Fable corrosive sur la Russie d’aujourd’hui ou œuvre satirique de prémonition, Journée d’un opritchnik séduira les passionnés de l’ambivalence politique de la « petite mère Russie » et de son passé. Vladimir Sorokine ne s’amuse-t-il pas à faire revivre quelques spectres historiques, telle la sanguinaire opritchnina, justement, la milice du despote Ivan le Terrible, dont se serait inspiré Staline ?
Sorokine est chef de file de la littérature postmoderne russe, auteur de récits, de pièces de théâtre et de scénarios de films, mais aussi illustrateur de livres et créateur d’installations plastiques. Dissident hier et mal vu aujourd’hui, l’enfant terrible se déclare sans ambiguïté anti-Poutine. S’il a subi l’autodafé de son œuvre par l’extrême droite et a été poursuivi pour pornographie, l’écrivain-culte génial a tout de même reçu prix et honneurs dans son pays.
La critique qualifie l’œuvre de Sorokine – traduite en plusieurs langues – de surréalisme sinistre et cette Journée d’un opritchnik située en 2028 correspond tout à fait à cette dénomination.

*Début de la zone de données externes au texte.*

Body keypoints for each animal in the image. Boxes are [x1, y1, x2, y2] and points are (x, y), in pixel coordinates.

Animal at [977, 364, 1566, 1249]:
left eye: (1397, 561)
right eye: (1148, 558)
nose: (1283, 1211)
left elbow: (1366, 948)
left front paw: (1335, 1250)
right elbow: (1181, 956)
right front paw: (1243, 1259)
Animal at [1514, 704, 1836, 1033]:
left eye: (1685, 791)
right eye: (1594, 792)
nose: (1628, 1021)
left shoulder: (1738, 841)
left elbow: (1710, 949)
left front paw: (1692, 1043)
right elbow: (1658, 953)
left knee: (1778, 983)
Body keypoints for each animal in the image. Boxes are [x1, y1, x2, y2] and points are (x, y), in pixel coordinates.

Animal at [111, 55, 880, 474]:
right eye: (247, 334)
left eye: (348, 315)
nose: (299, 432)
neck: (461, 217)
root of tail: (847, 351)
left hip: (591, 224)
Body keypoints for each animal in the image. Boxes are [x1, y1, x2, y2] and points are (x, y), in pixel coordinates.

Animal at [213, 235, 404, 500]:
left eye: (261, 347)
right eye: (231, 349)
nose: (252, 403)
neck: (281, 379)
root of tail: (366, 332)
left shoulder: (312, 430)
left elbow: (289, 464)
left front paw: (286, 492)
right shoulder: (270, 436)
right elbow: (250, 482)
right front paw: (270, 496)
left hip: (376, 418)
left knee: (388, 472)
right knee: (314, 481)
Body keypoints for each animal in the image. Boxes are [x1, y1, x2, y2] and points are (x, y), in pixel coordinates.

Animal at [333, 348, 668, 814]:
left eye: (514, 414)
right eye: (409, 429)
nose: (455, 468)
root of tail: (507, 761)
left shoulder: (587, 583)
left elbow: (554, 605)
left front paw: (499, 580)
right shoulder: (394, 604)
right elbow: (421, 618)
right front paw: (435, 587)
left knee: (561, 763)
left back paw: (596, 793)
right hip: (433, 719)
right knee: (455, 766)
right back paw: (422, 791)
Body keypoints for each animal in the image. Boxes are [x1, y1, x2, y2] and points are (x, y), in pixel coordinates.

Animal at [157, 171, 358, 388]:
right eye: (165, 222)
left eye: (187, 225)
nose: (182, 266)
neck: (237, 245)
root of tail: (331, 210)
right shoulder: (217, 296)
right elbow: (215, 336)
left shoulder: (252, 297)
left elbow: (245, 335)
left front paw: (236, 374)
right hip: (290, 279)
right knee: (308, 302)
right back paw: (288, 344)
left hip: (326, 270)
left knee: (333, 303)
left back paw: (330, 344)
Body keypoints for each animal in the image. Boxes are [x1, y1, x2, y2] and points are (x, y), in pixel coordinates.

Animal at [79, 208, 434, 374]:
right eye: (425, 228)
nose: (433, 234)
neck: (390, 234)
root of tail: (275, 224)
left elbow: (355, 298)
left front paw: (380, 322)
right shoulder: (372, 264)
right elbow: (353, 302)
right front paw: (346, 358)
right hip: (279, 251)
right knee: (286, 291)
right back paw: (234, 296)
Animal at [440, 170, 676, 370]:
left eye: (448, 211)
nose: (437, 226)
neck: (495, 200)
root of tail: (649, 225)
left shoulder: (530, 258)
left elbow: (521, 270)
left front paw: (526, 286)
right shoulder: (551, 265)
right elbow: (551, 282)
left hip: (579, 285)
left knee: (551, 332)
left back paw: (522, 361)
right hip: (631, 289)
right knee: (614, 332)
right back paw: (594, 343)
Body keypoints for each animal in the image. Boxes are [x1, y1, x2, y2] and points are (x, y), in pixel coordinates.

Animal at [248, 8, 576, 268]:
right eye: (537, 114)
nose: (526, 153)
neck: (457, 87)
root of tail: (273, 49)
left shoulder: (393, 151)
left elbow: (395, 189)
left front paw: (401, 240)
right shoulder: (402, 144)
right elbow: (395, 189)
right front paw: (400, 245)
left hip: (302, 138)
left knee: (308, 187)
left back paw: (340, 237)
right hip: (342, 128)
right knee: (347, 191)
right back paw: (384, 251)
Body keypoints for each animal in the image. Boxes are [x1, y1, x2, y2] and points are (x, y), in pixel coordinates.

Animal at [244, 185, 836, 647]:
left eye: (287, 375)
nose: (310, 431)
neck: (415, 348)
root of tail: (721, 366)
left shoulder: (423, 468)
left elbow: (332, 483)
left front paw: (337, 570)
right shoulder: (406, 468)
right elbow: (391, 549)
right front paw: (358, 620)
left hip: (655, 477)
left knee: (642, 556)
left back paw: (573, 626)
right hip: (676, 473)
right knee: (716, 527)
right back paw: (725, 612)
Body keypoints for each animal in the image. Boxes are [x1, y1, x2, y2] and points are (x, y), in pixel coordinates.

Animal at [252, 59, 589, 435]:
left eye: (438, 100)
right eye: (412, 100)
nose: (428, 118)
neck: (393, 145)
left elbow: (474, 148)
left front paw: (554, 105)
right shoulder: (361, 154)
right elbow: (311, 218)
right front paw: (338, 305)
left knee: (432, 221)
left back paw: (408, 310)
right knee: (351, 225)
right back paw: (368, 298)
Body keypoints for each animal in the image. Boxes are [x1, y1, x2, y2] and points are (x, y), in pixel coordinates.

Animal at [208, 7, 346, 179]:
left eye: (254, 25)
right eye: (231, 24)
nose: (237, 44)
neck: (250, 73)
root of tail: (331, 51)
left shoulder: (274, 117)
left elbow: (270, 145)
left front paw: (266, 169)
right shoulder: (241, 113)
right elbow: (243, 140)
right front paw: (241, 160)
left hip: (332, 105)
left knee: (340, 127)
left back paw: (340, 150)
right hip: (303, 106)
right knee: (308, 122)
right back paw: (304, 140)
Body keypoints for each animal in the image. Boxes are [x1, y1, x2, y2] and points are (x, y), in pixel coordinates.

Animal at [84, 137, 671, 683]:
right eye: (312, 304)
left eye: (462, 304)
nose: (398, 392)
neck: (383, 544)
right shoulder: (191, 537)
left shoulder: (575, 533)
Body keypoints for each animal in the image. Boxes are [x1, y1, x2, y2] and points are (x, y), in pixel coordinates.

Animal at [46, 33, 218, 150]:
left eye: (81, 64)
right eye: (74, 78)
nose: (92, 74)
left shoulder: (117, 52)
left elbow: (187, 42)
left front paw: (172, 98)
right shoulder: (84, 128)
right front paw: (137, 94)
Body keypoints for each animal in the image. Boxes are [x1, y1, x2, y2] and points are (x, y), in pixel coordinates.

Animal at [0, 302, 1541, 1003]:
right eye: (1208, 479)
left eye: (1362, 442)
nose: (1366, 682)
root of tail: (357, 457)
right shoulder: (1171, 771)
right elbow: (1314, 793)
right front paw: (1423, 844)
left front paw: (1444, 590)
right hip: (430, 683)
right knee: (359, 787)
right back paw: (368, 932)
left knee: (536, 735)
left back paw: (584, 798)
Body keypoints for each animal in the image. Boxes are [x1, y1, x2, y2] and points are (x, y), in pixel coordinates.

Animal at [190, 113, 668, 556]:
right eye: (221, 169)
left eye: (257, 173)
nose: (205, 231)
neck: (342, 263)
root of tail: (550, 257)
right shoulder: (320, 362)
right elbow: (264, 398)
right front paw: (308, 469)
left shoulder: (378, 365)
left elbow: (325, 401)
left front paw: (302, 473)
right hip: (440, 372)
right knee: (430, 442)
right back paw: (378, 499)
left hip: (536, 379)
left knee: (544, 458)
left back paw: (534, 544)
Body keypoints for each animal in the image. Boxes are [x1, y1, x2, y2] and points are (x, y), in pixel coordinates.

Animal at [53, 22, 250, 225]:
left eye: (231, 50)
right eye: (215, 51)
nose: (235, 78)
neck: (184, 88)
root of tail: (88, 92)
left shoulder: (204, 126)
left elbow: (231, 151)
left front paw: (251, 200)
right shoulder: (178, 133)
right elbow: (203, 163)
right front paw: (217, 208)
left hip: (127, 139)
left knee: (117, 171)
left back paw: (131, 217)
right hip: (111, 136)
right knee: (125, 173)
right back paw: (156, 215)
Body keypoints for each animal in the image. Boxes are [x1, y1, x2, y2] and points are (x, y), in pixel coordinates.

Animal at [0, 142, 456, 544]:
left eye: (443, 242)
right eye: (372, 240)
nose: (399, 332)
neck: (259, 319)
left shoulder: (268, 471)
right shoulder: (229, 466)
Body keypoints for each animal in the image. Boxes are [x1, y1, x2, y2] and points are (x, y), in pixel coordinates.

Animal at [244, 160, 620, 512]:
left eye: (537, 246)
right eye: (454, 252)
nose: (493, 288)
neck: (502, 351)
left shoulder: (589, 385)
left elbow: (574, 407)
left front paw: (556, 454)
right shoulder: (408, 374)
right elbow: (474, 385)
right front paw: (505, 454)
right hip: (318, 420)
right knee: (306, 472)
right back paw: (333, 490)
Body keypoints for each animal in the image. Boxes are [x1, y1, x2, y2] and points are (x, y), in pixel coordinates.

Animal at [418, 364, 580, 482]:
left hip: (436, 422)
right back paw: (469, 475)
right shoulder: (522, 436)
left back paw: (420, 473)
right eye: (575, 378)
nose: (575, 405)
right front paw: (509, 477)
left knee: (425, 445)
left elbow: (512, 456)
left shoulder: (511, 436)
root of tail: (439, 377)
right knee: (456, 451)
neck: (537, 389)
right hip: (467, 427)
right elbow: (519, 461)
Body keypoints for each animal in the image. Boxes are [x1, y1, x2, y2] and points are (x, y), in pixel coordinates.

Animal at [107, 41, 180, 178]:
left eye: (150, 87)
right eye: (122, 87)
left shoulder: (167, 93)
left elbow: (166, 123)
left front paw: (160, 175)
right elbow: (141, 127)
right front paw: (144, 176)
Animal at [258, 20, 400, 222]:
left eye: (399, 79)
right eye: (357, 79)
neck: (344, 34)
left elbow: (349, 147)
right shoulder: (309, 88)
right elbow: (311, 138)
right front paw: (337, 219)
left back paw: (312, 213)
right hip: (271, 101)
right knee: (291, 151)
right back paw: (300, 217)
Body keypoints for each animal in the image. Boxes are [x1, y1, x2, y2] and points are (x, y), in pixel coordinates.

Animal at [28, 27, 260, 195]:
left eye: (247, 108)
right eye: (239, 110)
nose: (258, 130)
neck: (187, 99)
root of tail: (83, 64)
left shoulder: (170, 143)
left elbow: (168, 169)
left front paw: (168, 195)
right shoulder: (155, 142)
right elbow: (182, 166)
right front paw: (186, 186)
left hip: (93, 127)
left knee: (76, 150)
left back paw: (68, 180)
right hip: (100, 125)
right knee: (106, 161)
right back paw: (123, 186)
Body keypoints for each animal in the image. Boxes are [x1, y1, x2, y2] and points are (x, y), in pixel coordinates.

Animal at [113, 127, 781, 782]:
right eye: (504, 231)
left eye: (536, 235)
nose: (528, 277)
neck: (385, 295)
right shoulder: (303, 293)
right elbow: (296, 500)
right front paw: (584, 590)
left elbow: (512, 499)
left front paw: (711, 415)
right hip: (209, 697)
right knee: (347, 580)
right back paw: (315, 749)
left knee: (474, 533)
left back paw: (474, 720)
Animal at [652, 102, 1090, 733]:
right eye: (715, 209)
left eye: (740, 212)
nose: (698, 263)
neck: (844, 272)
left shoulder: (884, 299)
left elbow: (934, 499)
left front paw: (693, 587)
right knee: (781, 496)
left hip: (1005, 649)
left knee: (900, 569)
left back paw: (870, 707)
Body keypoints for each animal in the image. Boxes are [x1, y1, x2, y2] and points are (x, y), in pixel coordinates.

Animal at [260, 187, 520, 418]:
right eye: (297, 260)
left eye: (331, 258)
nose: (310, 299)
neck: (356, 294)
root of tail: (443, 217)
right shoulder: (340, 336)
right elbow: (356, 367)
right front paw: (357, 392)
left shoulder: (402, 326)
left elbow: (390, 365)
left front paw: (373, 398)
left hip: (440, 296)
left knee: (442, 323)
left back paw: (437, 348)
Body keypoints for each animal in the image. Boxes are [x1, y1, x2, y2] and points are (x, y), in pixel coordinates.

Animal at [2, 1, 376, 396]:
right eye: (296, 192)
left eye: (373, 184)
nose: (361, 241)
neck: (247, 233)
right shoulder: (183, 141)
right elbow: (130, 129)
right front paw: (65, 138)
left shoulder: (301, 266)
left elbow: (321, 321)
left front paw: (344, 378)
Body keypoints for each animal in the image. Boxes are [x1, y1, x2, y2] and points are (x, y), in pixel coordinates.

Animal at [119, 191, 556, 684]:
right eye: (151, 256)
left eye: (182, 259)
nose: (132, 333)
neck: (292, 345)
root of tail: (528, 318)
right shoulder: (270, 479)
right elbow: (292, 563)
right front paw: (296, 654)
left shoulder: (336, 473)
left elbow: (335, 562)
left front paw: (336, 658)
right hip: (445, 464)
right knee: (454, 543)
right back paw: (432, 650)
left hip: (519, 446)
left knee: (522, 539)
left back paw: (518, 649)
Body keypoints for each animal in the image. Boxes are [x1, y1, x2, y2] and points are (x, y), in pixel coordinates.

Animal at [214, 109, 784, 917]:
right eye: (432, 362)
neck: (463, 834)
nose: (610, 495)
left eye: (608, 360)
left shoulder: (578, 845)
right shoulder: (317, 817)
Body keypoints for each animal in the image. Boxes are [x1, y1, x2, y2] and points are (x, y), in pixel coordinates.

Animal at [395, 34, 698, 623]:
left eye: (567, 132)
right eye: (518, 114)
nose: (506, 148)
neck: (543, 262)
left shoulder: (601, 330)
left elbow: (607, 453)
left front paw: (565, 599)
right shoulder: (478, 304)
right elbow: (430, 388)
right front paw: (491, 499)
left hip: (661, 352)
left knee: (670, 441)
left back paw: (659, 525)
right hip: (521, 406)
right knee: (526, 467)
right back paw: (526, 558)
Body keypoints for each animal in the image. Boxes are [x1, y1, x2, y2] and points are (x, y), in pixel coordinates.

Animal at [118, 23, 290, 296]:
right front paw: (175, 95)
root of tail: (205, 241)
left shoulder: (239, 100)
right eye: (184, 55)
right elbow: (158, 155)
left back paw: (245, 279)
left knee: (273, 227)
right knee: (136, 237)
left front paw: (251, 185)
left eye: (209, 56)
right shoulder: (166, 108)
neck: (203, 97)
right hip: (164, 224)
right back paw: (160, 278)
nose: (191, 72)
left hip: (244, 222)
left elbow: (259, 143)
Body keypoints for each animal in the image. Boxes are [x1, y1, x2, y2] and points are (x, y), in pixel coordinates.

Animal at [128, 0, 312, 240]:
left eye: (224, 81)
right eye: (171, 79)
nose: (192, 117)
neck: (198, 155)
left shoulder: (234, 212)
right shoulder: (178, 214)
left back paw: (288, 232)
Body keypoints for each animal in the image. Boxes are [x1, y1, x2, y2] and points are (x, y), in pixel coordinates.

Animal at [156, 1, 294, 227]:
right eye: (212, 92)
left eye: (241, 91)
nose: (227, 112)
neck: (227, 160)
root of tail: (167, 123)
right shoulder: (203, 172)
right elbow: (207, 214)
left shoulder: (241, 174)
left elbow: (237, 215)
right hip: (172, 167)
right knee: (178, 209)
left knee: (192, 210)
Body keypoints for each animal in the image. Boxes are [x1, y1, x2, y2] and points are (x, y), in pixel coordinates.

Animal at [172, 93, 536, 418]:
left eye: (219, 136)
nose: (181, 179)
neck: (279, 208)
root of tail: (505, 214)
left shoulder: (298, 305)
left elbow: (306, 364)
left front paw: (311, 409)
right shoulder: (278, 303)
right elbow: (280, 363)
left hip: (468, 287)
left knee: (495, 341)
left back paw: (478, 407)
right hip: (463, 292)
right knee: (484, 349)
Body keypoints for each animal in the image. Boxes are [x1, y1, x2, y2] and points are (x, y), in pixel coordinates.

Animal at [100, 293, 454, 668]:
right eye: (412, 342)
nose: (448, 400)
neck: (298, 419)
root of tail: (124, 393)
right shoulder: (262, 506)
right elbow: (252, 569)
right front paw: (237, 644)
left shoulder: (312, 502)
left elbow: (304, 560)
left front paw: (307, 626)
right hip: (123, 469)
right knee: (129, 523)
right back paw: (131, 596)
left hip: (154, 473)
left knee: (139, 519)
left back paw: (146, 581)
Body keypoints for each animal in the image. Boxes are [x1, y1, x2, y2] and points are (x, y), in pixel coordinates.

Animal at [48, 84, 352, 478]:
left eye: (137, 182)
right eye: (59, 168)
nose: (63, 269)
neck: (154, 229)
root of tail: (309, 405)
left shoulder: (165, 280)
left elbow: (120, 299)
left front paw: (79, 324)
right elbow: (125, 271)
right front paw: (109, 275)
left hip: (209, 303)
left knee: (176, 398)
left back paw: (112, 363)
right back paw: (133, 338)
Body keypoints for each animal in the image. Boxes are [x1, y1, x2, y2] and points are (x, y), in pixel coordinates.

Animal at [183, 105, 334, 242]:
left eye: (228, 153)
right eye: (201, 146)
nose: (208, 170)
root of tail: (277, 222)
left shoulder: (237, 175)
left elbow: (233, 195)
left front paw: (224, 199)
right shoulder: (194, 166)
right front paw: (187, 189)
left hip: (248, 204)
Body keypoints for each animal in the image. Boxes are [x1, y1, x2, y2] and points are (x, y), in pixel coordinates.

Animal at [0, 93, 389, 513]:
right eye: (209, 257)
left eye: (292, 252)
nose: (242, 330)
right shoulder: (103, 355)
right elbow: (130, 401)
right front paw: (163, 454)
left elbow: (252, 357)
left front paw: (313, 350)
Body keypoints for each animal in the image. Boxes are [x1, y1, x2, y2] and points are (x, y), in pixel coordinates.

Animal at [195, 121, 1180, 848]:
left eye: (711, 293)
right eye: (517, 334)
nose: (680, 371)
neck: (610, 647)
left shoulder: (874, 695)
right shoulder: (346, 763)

Côté cour, des accents de science-fiction et côté jardin, un brutal retour aux tyrannies historiques. Cette fable cruelle permet à l’auteur d’exprimer son inquiétude toute contemporaine par rapport à la montée de l’autoritarisme, au manque d’opposition au régime et au déni de toute liberté d’expression.
Sorokine raconte 24 banales heures dans la vie d’un membre de la police secrète, NKVD ou KGB nouvelle manière, au service du Tsar. « Nous sommes là pour ça, afin de veiller au bon ordre et à extirper la dissidence. » Komianga affiche un calme détachement par rapport à ses missions de tueries, de torture ou de fraude, mais devient sucre et miel devant les désirs de ses supérieurs et leurs bizarres rituels orgiaques, qu’ils soient religieux ou sexuels.
Iconoclaste et décapant, le livre de l’ingénieur de formation Sorokine est une heureuse découverte, qui plus est, un livre bien écrit et bien construit.